I am going to share with you my secret shame. It is secret because it will reveal that I am an even bigger dork than you already suspected. I know that hardly seems possible, but bear with me:
I would never have gotten Sorted into Gryffindor.
The secret part comes in because I'm forty-four years old and I've actually spent time thinking seriously about which House I would have been in.1 The shame? Is that I'm such an absolute chicken.
The upside of being a Nervous Girl is that it has, by and large, kept me safe. I never dated Bad Boys. Well, okay, once, but he dumped me--shocker. I never rode motorcycles, smoked, walked alone after dark. One time, in high school, the mother of a guy I liked called my house late at night because he wasn't home and she wondered if we had snuck out together (in defiance of my father's rules? Not bloody likely). My aunt actually laughed in the woman's ear from the absurdity of it. Then she went to check my bed. Where I was sound asleep, safe as houses. Of course.
The downside is, apparently, that nothing great is ever achieved from a place of safety. This is what I'm reading in a book called The Flinch.2 I'm only about a quarter of the way through, so I can't provide much of a review, but the premise is this: we have this reflex of flinching before danger, like attacking bears, which keeps us safe. Although life is not as dangerous now as it was when the reflex evolved, we still have it. And it keeps us from taking risks or doing things that make us uncomfortable. And taking risks, risking discomfort, is where your best stuff comes from. I read somewhere else recently that courage doesn't before you do the thing you're scared of; it comes FROM doing it.

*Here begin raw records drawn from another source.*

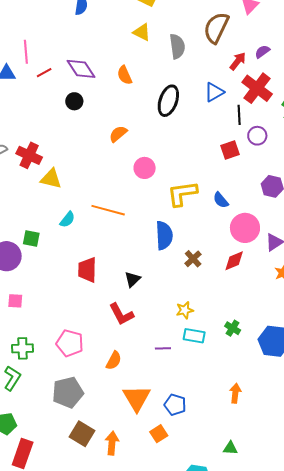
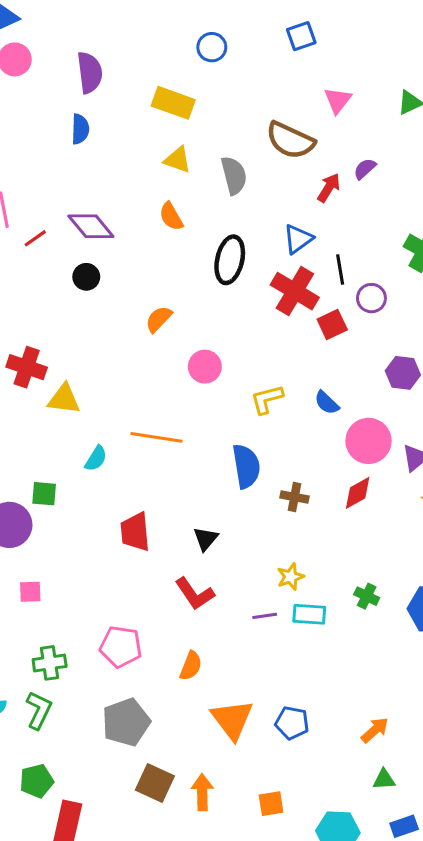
brown semicircle: (216, 28) -> (290, 140), turned -84
orange semicircle: (125, 75) -> (171, 216), moved
red cross: (257, 88) -> (295, 291), moved
yellow L-shape: (182, 194) -> (267, 399), size x0.7
brown cross: (193, 259) -> (294, 497), turned -30
purple line: (163, 348) -> (265, 616), moved
orange arrow: (235, 393) -> (375, 730), moved, turned 48
orange square: (159, 434) -> (271, 804), moved, turned 30

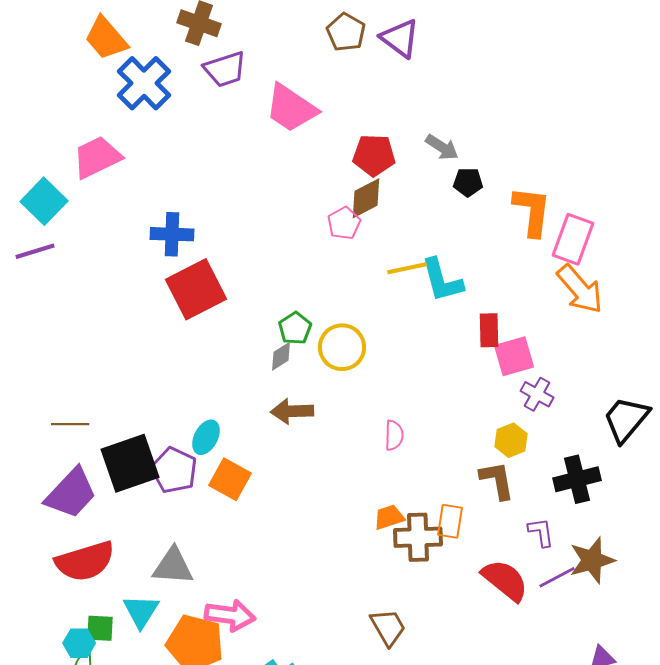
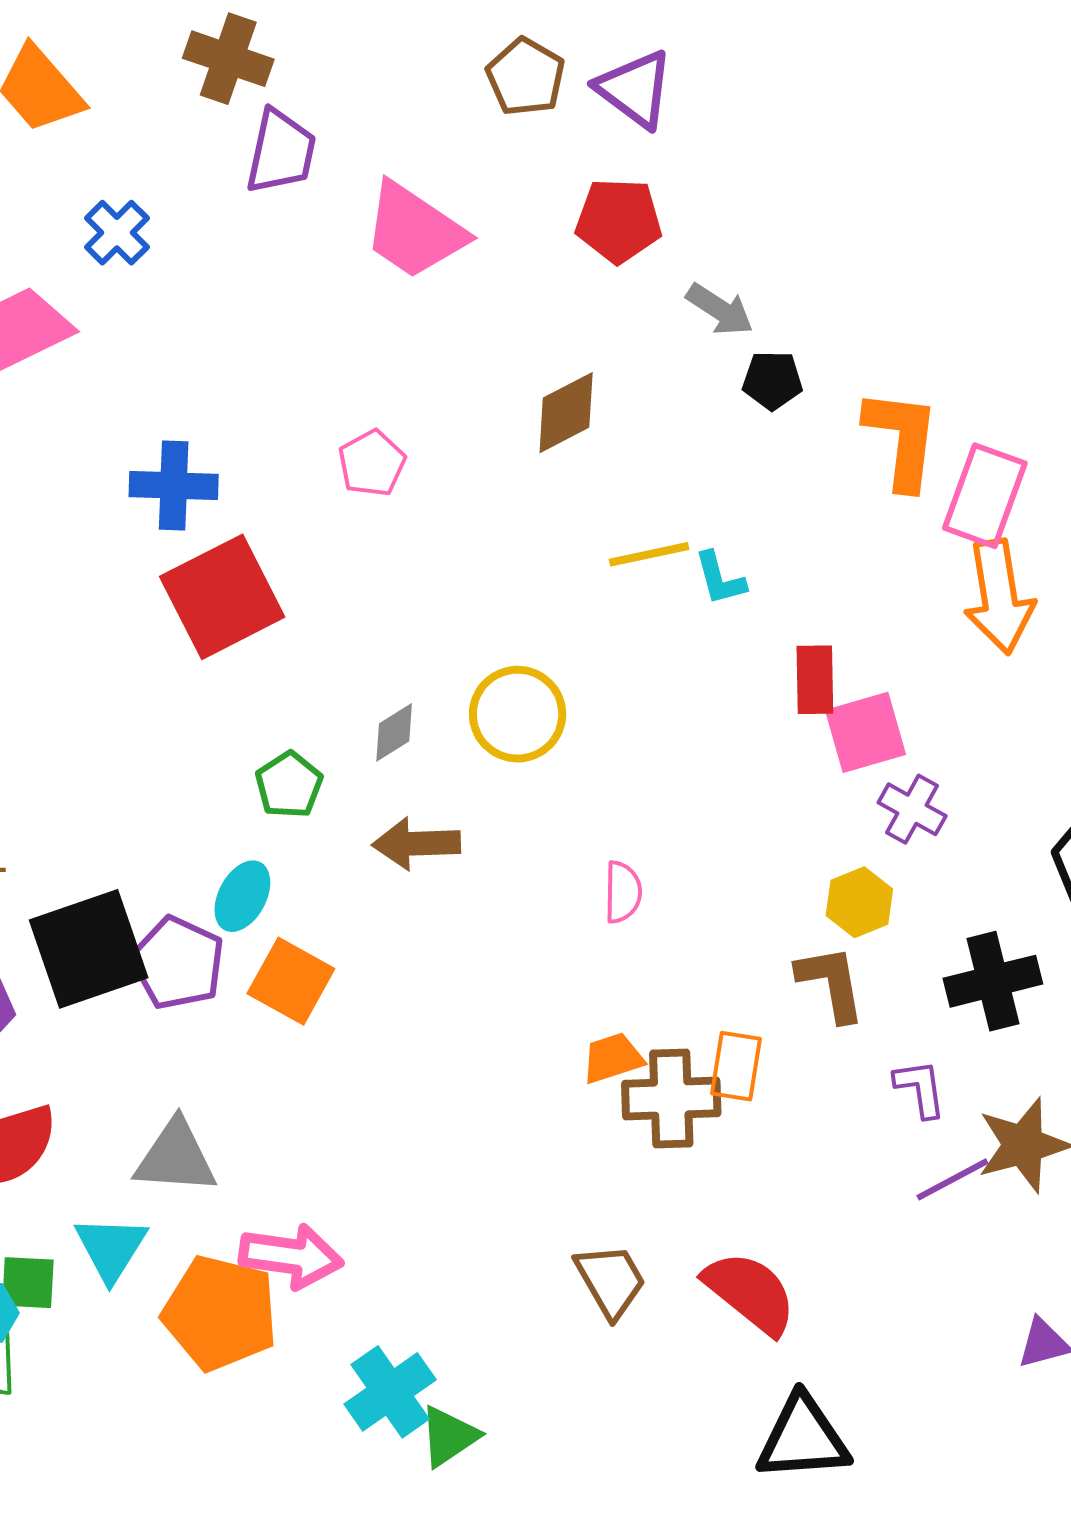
purple trapezoid: (225, 69) -> (281, 152), turned -60
blue cross: (144, 83) -> (117, 233), moved, size x0.6
red pentagon: (374, 155) -> (619, 221), moved
pink pentagon: (344, 223) -> (372, 463), moved
cyan L-shape: (442, 280) -> (720, 579), size x0.6
orange arrow: (580, 289) -> (999, 597), turned 32
green pentagon: (295, 328) -> (289, 785), moved
red semicircle: (505, 580) -> (750, 1293), moved

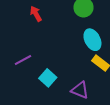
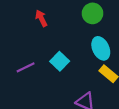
cyan square: (48, 78) -> (60, 61), moved

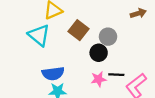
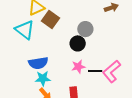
brown square: (78, 30) -> (50, 20), moved
black line: (116, 75) -> (95, 71), moved

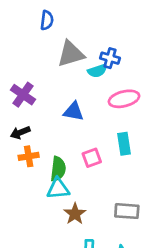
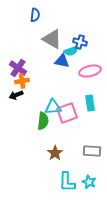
gray triangle: (71, 54) -> (52, 39), turned 45
blue triangle: (74, 111) -> (62, 61), moved
orange cross: (29, 156) -> (22, 81), moved
pink square: (92, 158) -> (67, 113), size x1.5
cyan triangle: (58, 189) -> (53, 107), moved

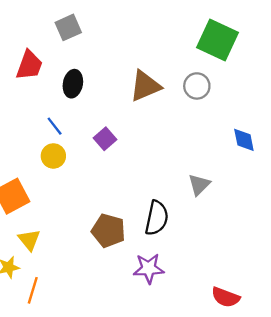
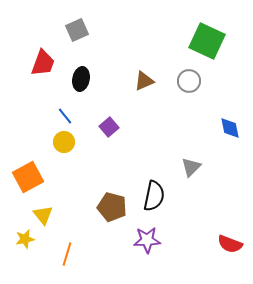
brown triangle: (145, 86) -> (144, 81), size x0.7
orange line: (33, 290) -> (67, 254), moved
red semicircle: (226, 297) -> (230, 244), moved

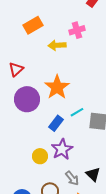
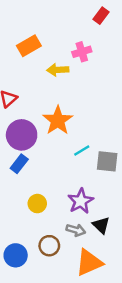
blue rectangle: (56, 123) -> (19, 164), moved
purple star: (62, 149) -> (81, 201), moved
gray arrow: (72, 178) -> (76, 230), turned -35

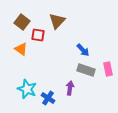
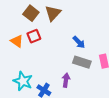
brown square: (22, 22) -> (31, 13), moved
red square: (38, 35) -> (34, 36), moved, turned -32

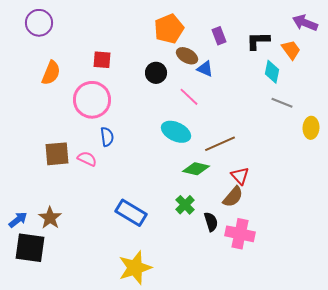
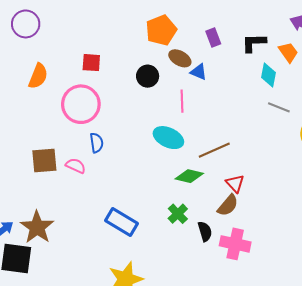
pink line: (189, 97) -> (182, 101), turned 45
brown star: (50, 218) -> (37, 227), size x1.4

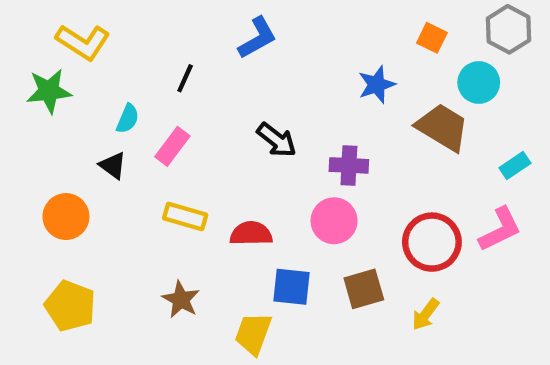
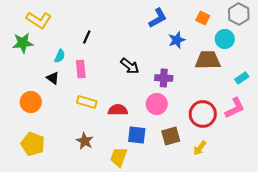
blue L-shape: (257, 38) -> (158, 18), moved
brown trapezoid: (443, 127) -> (208, 60), turned -32
pink rectangle: (172, 146) -> (81, 69), turned -42

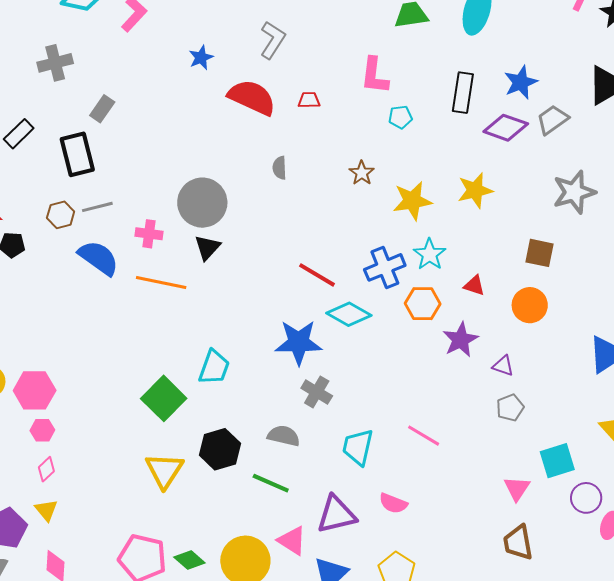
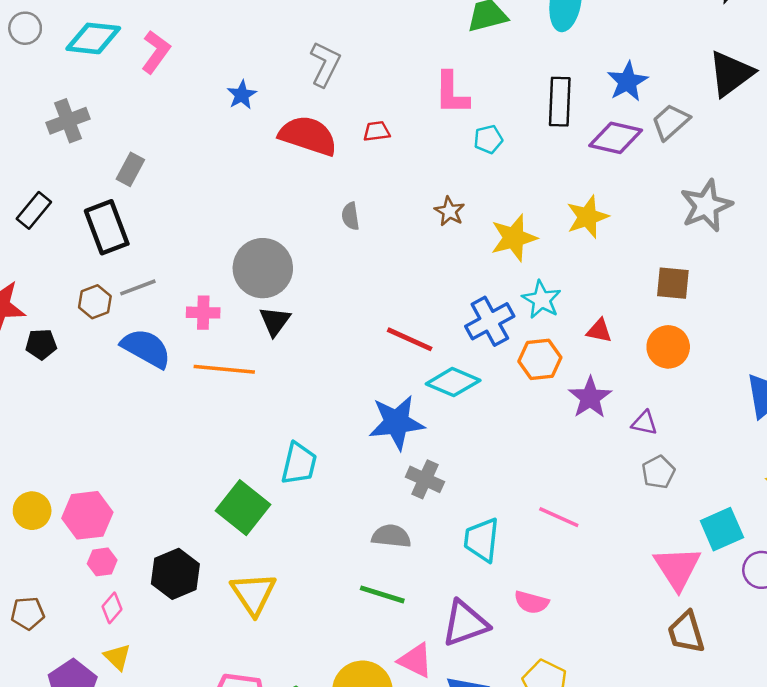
black hexagon: (220, 449) -> (175, 574), moved
pink triangle: (517, 488) -> (677, 568), size x1.5

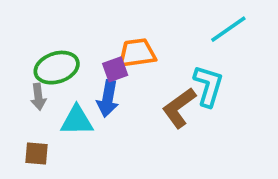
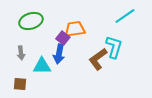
green ellipse: (57, 68) -> (31, 21), moved
purple square: (115, 69) -> (63, 38), turned -32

The book prescribes exercises, too (because otherwise, you're just reading about taking risks--unhelpful). The first one is to step into an ice cold shower, which I did this morning. My sadistic supportive husband wanted to stay and watch me do this. Probably this would have increased the discomfort factor, and thus would have been helpful, but I chased him out of the bathroom. He stood outside and listened to me yelp, anyway. It felt so unbearably cold that I started to turn up the heat. Then I turned it right back down and finished the shower. It turned out to be not so bad; kind of invigorating, actually. Tomorrow I'm going to try it again without turning up the heat, even temporarily.
Do you consider yourself courageous? If yes, what do you think made you that way? If not, what do you think it would take to change that? What's the biggest risk you've ever taken, and how did it turn out?
1 On the bright side, I'm definitely a Ravenclaw, and they have a pretty cool Common Room.
2 The book is a free download on Amazon right now, which, ironically, makes it a risk-free purchase.

You know me...nervous girl. I like to think I'm evolving and losing some of my nervous girl tendencies. It helps me to state my worst case scenarios out loud to someone...usually I realize that they are unlikely and when spoken out loud don't seem as scary. Love and miss you.
Posted by: Penny | May 10, 2012 at 03:19 PM
Definitely not a risk-taker, but Ravenclaw sounds pretty good to me. I think I would look excellent in dirigible plum earrings, too.
Posted by: Julie | May 10, 2012 at 03:30 PM
I don't think I was bad, I did break a few rules, usually had air tight alibis planned in advance! The end result is I have less that half a dozen drinks a year, don't smoke, no recreational drug taking, hardly any recreation. If anything I have gotten increasingly more nervous and risk avoiding as I have gotten older and I'm really sorry about this. The Flinch? maybe I should give it a read. It seems like the worst I do is read bad fantasy teen lit and sometimes think about having a cigarette.
Posted by: VaMom | May 10, 2012 at 04:41 PM
I was kind of a bad/brave girl near the end of HS and definitely college...as a result I am now a slightly neurotic, slightly nervous girl, which coincidentally started around the time my daughter turned 16 (now 22). You know the saying - "the apple doesn't fall from the tree"? Yeah...no wonder I am not so brave anymore.